The purple radiance of the set sun yet lingered on the heath-clad summits of the distant hills, whose long and wavy line spread far away to the westward; and every feature in the landscape, and every sound that fell on the ear, spoke to me of home, and filled my heart with a strange combination of joy and sadness.
Since those days, a railway has effected a great change in our little village. Now, an excursion train shoots ten thousand passengers through it at the rate of forty miles per hour. Then, its visitors were few. The war-worn soldier, travelling afoot with his knapsack, and with his memories of Granby, Cornwallis, and Abercrombie; the Heights of Abraham, and the Bay of Aboukir; the old familiar pedlar with his pack of trinkets and his blarney; the swarthy and uncouth gipsies, who made horn spoons and milking-pails; or the weary wayfarer with his proverbial staff and bundle, came there at times, leisurely, slowly, and surely; pausing on the brow of the hill, ere they descended into the densely-wooded valley, where the red mountain burn brawled hoarsely under an old bridge of the monkish times, or halted to drink a stoup of brown ale, or of limpid usquebaugh, at the old village inn, ere they pushed further on their journey into the busier world beyond.

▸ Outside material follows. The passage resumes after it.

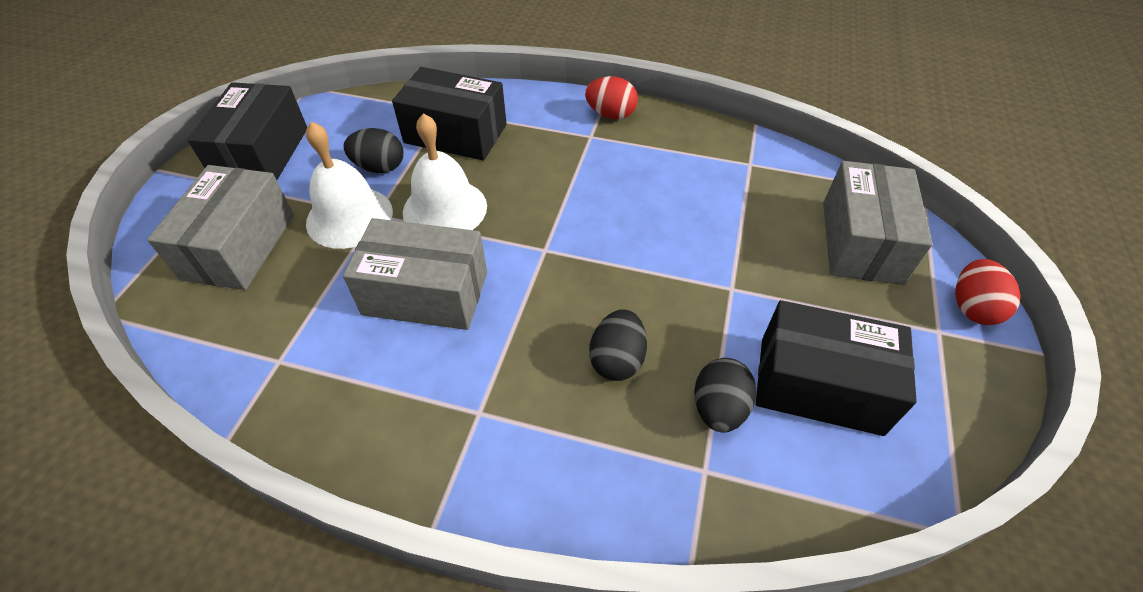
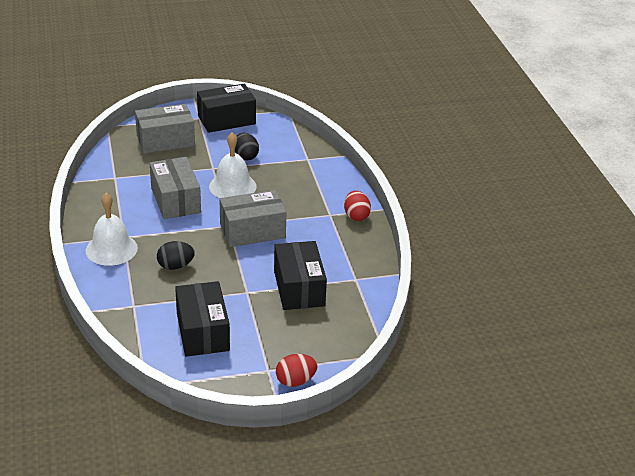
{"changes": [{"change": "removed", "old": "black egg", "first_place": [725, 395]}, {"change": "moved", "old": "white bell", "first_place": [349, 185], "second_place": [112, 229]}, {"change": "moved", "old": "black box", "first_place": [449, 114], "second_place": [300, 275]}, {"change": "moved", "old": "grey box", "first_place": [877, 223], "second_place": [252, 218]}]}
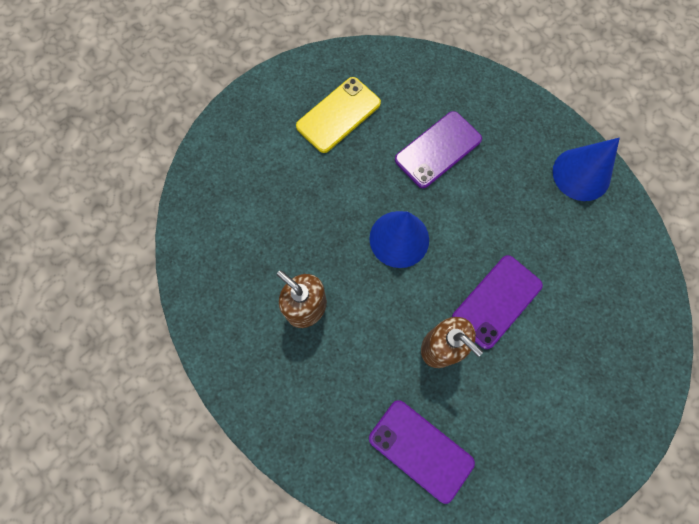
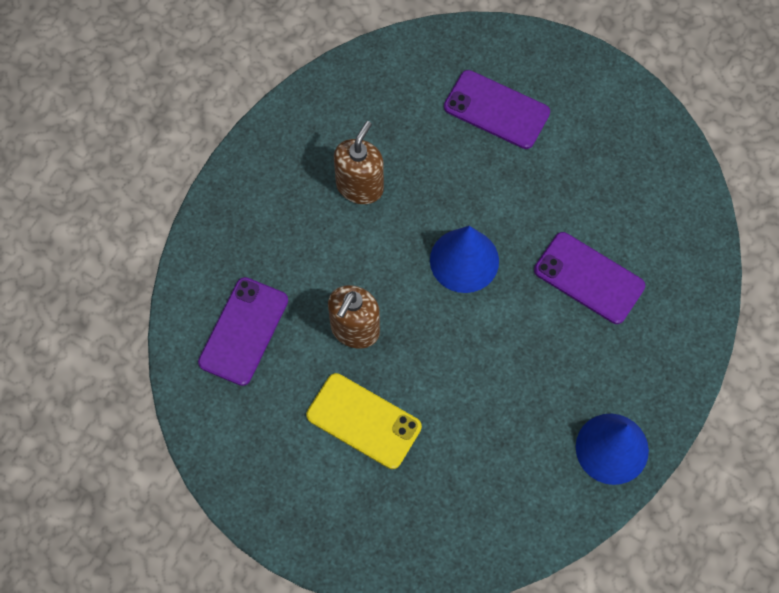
{"changes": [{"change": "moved", "old": "yellow phone", "first_place": [338, 115], "second_place": [364, 421]}, {"change": "moved", "old": "purple phone", "first_place": [497, 302], "second_place": [497, 109]}]}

Now, a giant viaduct, that might remind one of Rome or of Tivoli, save that its numerous arches are built of flaming red brick, spans, high in air, the wooded dell, leaping, as it were, from hill to hill; and then the huge train clatters and screams with its flaring red lights and brass-mounted engine, as it tears along with its living freight, or with countless trucks of luggage,—on, on, and on, as with a roar like thunder, it vanishes into the bowels of a tunnelled mountain. In those days, a newspaper which came once weekly, to the minister, served to inform the whole village of the doings of "the Corsican tyrant;" of the battle of Camperdown, and the glories of Trafalgar; but now, we heard how the Guards and Highlanders went up the heights of Alma, and of the valour of "the thin red streak" at Balaclava, as soon as the citizens of the great metropolis,—for we have our own electric wire as well as they.
Strange as it may seem in these our days of cheap postage and swift communication, in consequence of the wandering life I had led, and the desultory nature of our operations by land and sea in the Antilles, I had never heard from my home since leaving it, nor had any letters of mine been received; and thus, with a heart swollen by anxiety and mournful recollections, I made a rapid survey of the scene, dreading—I knew not what!
An aged thorn-tree that had overhung the road for centuries, and whereon many an outlaw had swung in the times of old—a tree whose gnarled branches I was wont to climb, had been cut down, and its absence gave me a shock, so sensitive did vague apprehension make me. The roads and paths were all familiar as the faces of old friends; in boyhood I had traversed them a thousand times, seeking bird-nests, rabbit-holes, and scarlet berries in autumn.
The old manse recalled Dr. Twaddel the minister, with his white hair, his curved paunch, and his old bunch of red gold seals that hung thereat—and my poor mother's visit to him about me. How sadly I smiled when thinking of his monitory tones!—and there too, was the ancient church with its ivy-shrouded belfry, wherein an owl nestled by day and screamed by night. The old village signboards, and the old village sounds were around me; and now I was at the gate of the garden, in which Lotty and I used to plant flowers and shrubs—shrubs that had since grown to veritable trees; and now after all my wanderings, after ploughing the great deep, and having had the roar of battle in my ear, and seen the colours of the Fusiliers riven to rags by shot and shell, I felt like a boy again when standing on my mother's threshold.
I was close to the first starting-place of the soul, yet my heart sank within me!
I was so full of anxious thoughts, that Haystone (rightly dreading lest strangers instead of friends might meet me) hastily rang the bell, and after speaking to a servant, returned, saying cheerily—
"All right, my boy—the old lady is alive and well."
"Thank God!" said I, as we were ushered in.